The Razer Seiren V2 Pro sits at around the same price and feature set as other streaming/gaming microphones, such as the Elgato Wave 2, EPOS B20, Blue Yeti, and Shure MV7. However, it differs from these competitors in one crucial way. Where those are all condenser microphones, the Seiren V2 Pro is a dynamic microphone.
Traditionally, dynamic microphones are favoured for louder, more sonically varied environments where counteracting feedback is a priority. In other words, they’re favoured for live concert settings, with the Shure SM58 being the quintessential vocal mic for gigs. Condenser microphones are generally more sensitive, but a little more susceptible to feedback and are more delicate. That’s why they’re favoured for studio use.
So, which is better for a streaming and home recording setup? A condenser mic is generally the more obvious option, but the Razer Seiren V2 Pro holds its own sonically. There’s plenty of detail, with a full, warm sound that works very well for in-game voice comms and podcast recording. It also copes well with sudden loud noises, making it great for preventing your expletive-ridden cries from distorting as you get sniped from across the map.
However, we also tried using the Seiren V2 Pro to record some acoustic guitar and found it sounded a little boxier, and lacking the same sense of being in the room with the player, as compared to the Shure MV7, for instance. You also miss out on the multiple pickup patterns – such as stereo – that some multi-condenser capsule mics such as the Blue Yeti include.
While it may not offer the absolute best bang for your buck for sheer clarity of recordings, though, the Seiren V2 Pro still has plenty going for it. For a start, it’s an attractive and quite compact unit that’s almost entirely built from solid metal, giving it a reassuring heft.
Its included stand is quite short, with an address position (height from desk) of just 18cm, so you’ll need to angle it up towards you if it’s mounted on a desk, but the base can be unscrewed from the pivot arm and the rest of the mic screwed onto a mic arm. Several other competitors don’t include a pivoting arm of this quality.
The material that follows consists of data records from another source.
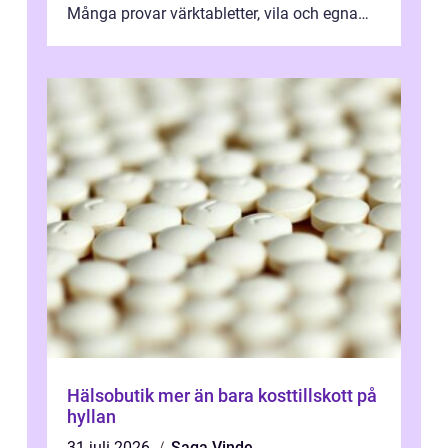
Många provar värktabletter, vila och egna
övningar länge innan de söker ...
Hälsobutik mer än bara kosttillskott på
hyllan
31 juli 2026
Saga Vinde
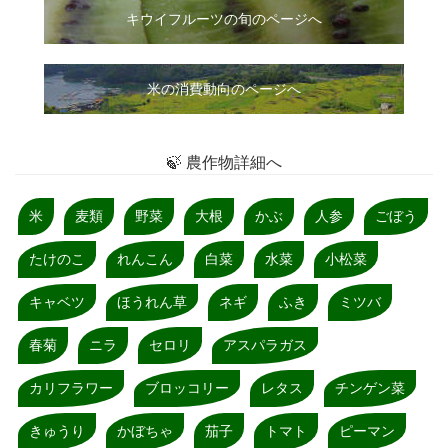
キウイフルーツの旬のページへ
米の消費動向のページへ
🍃 農作物詳細へ
米
麦類
野菜
大根
かぶ
人参
ごぼう
たけのこ
れんこん
白菜
水菜
小松菜
キャベツ
ほうれん草
ネギ
ふき
ミツバ
春菊
ニラ
セロリ
アスパラガス
カリフラワー
ブロッコリー
レタス
チンゲン菜
きゅうり
かぼちゃ
茄子
トマト
ピーマン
Unlike many competitors, the Seiren V2 Pro also has a windsock. It isn’t as effective as that of the Shure MV7, but it slightly reduces the whoosh and pops of breath and plosive syllables. Razer also claims the internals of the mic are on a shock-absorbing mount, but it isn’t very effective, with every knock of the mic or desk heard loud and clear.
On the front of the mic are controls for gain and headphone monitoring levels, with a headphone jack on the back providing monitoring and audio output from your PC. A mute button sits above the volume dials and will glow green for ‘go’ and red for ‘muted’, making it clear when you’re live. It connects via a USB Type-C socket round the back – there’s no XLR output here – and Razer provides a long (3m), thick braided cable as well.
- Decent sound quality
- Stylish with lots of useful features
- Naturally reins in loud shouts
- Not the most sonic detail
- No XLR output
- Only one pickup pattern
The Razer Seiren V2 Pro spec list is:
|Dimensions (mm)||78 x 56 x 196mm (W x D x H)|
|Weight||552g with base, 367g without base|
|Interface||USB (Type-C to Type-A cable)|
|Extras||Headphone amp with 3.5mm output, headphone volume control, gain control and mic mute control|
The Razer Seiren V2 Pro is $120 / £120, which is reasonably competitively priced for a streaming microphone.
Price: Expect to pay $120 / £120
The Razer Seiren V2 Pro is ideal if you’re seeking a streaming-focused microphone. Its looks and feels great, its sound quality is decent and its natural ability to cope with loud outbursts will suit some gamers. Its included windsock, pivot arm and easy-to-use controls are all pluses too. It’s not the last word in fine sonic detail, though, so isn’t as well-suited to recording or ASMR streaming.
For more USB microphone options, check out our best USB microphone guide.
Razer Seiren V2 Pro rating
A great set of features and solid sound quality that’s ideal for streaming, if not music recording.